CBSE mother tongue policy should be implemented through dialogue, not diktat

Indian Express17 hours ago

As of May, the Central Board of Secondary Education has released approximately 30 academic circulars and numerous examination, affiliation and miscellaneous documents. These include assessment guidelines, teacher training programmes, student enrichment activities, curriculum updates and policy implementation. Educators are now grappling with the latest, mandating the implementation of mother tongue-based instruction in the foundational and preparatory stages of schooling.
From the Kothari Commission (1964 to 1966) to the National Policy of Education (1968), the Yashpal Committee (1993), National Curriculum Framework (2005, NCF) along with UNESCO, NCERT and numerous global developmental psychologists and even the National Education Policy (2020) have all highlighted the importance of mother tongue-based learning in foundational years (three-eight years). The NCF 2023 directed schools to make the process more structured and explicit, and align it with global best practices.
Several studies show that children learn best when taught in their home language because it brings emotional security and concept retention. In fact, it has been argued that learning in an unfamiliar language disconnects the child from real-world experiences, reduces classroom participation and often delays understanding. In places where tribal languages or dialects have been set aside, this step can pave the way towards linguistic equity and educational justice. This is an aspirational policy, but the learning ecosystem is fragmented. In order to implement it in letter and spirit, all stakeholders will have to be involved.
Schools can create a language policy after surveying the home languages of their students. With schools mapping language groups and deciding on bridge programmes by allocating resources and teachers accordingly, parents can make an informed choice. In heterogeneous schools, using the mother tongue is not about enforcing one language, it's about embracing linguistic plurality and making children visible. In order to respond through a balanced strategy, parents have to be informed that both the NEP and the NCF support additive bilingualism with strong foundations in the home language along with systematic learning of English. If the mother tongue is positioned as the foundation and English layered in contextually, it will become a bridge.
Across socio-economic strata, Indian parents see English-medium education from the foundational years as the key to success. For some, mother-tongue instruction feels regressive. There will be an aspirational mismatch because the mindset behind English-medium education has been driven by media, advertising and peer pressure. Teachers will be left to mediate between parental anxiety and policy mandates, without support or community engagement.
Teachers may themselves feel overwhelmed by the push towards mother tongue-based multilingual instruction, especially in heterogeneous English medium schools. Most teachers are trained to teach in English or Hindi, or their regional language and English, not in pedagogical strategies or multilingualism. Handling multiple languages without lesson plans can be difficult for them. Assessment also offers challenges in evaluating learning across languages, especially when tools are monolingual. Teachers are expected to manage language equity, curriculum delivery and concept clarity without training, material, or time. Support, not imposition, is the way forward, if we want multilingualism to become a strength, not a burden.

▸ ROWS:
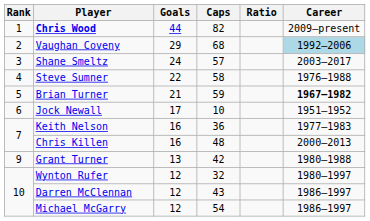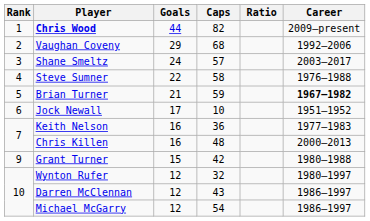Vaughan Coveny | Career: lightblue background -> no background
Grant Turner | Goals: 13 -> 15
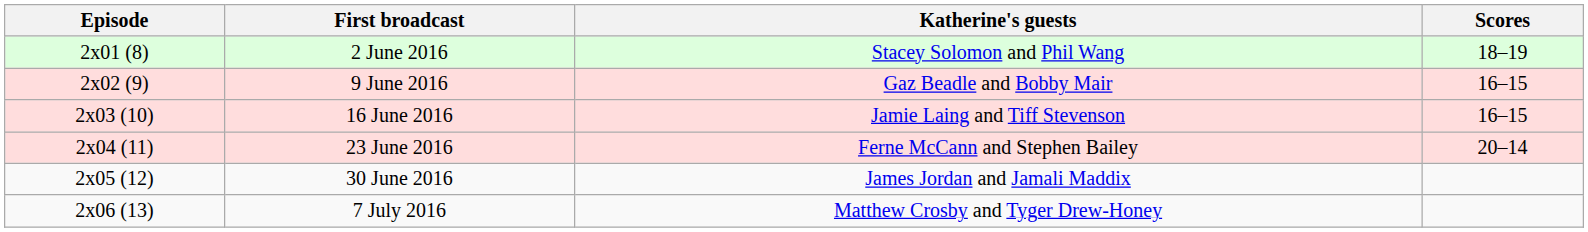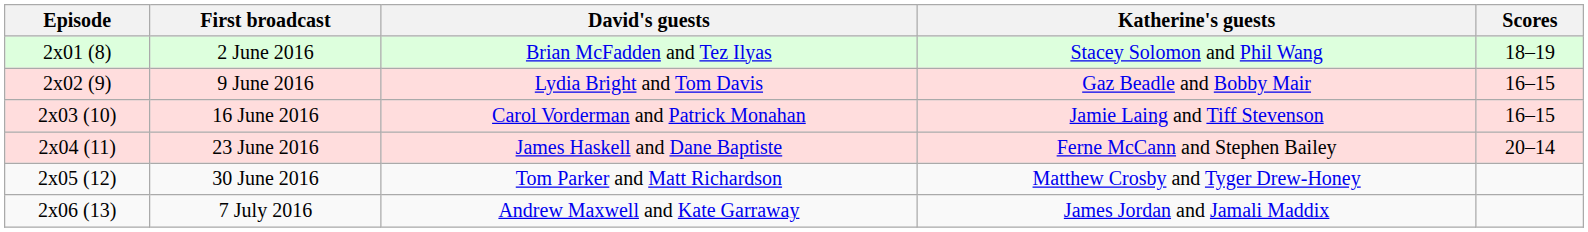+ column: David's guests | Brian McFadden and Tez Ilyas | Lydia Bright and Tom Davis | Carol Vorderman and Patrick Monahan | James Haskell and Dane Baptiste | Tom Parker and Matt Richardson | Andrew Maxwell and Kate Garraway
30 June 2016 | Katherine's guests: James Jordan and Jamali Maddix -> Matthew Crosby and Tyger Drew-Honey
7 July 2016 | Katherine's guests: Matthew Crosby and Tyger Drew-Honey -> James Jordan and Jamali Maddix
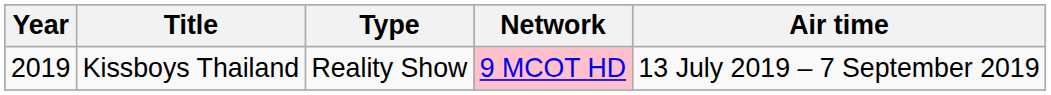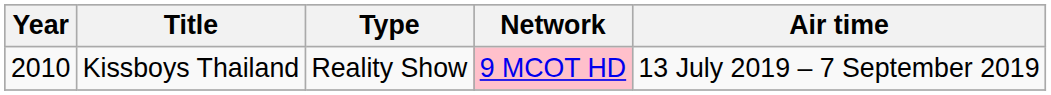Kissboys Thailand | Year: 2019 -> 2010
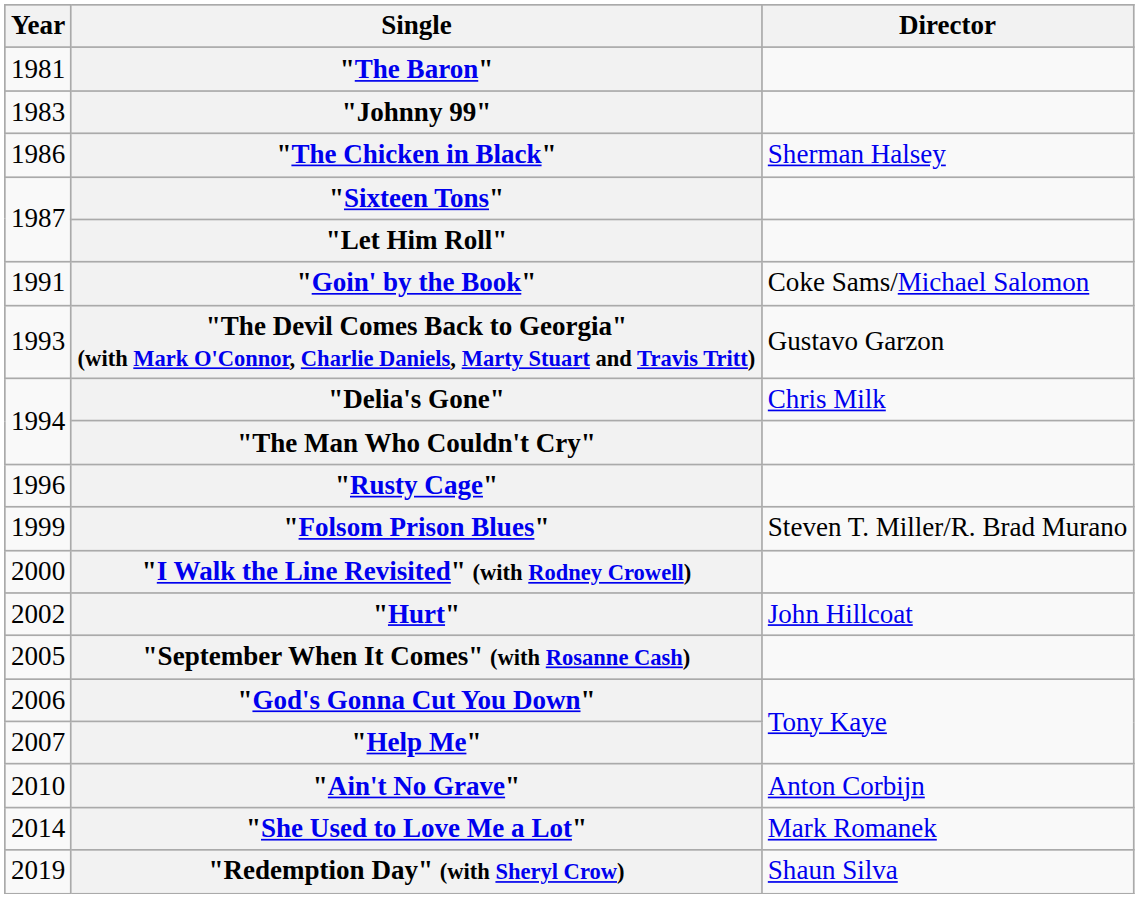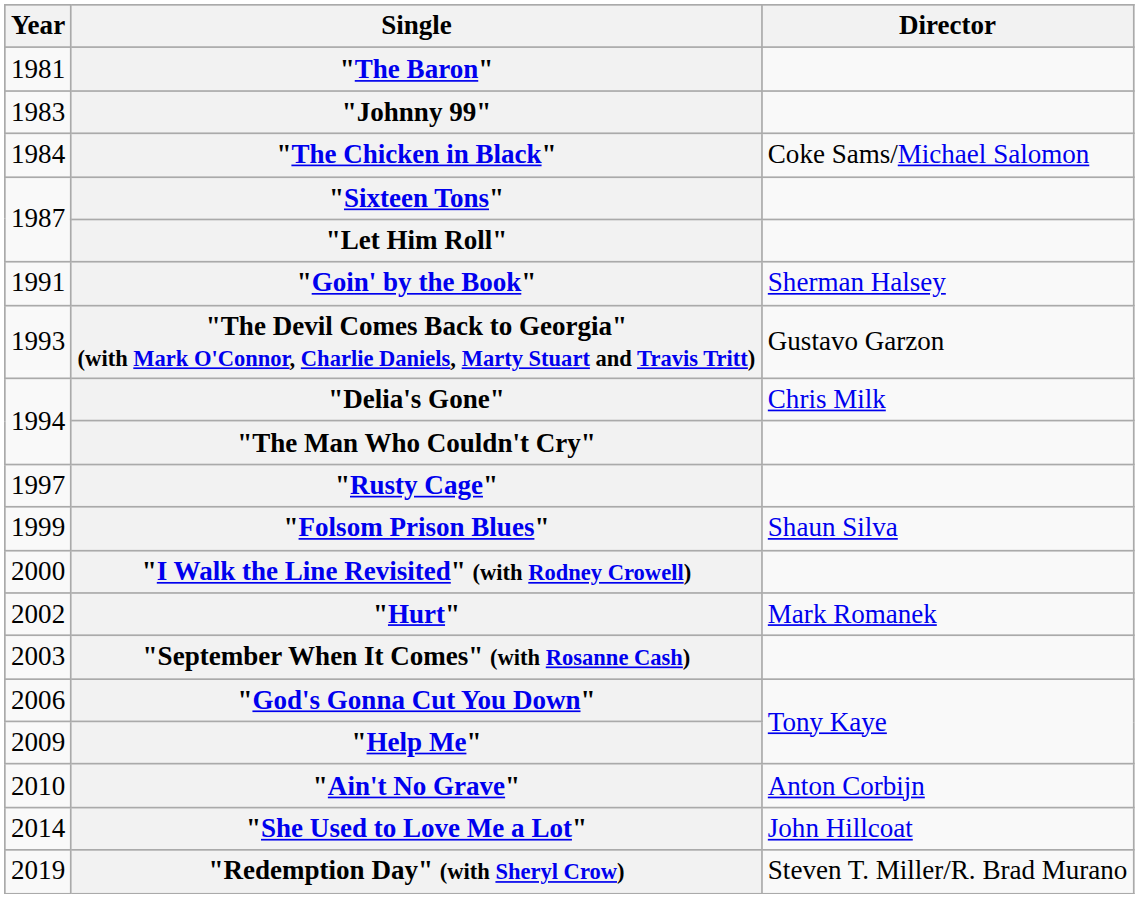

▸ EXERCISE REQUIREMENTS: Reproduce everything in the article on mother tongue instruction from "Teachers may themselves" down to "not a burden.". Work only from the text on mother tongue instruction.

▸ SOLUTION TO THIS PROBLEM:
Teachers may themselves feel overwhelmed by the push towards mother tongue-based multilingual instruction, especially in heterogeneous English medium schools. Most teachers are trained to teach in English or Hindi, or their regional language and English, not in pedagogical strategies or multilingualism. Handling multiple languages without lesson plans can be difficult for them. Assessment also offers challenges in evaluating learning across languages, especially when tools are monolingual. Teachers are expected to manage language equity, curriculum delivery and concept clarity without training, material, or time. Support, not imposition, is the way forward, if we want multilingualism to become a strength, not a burden.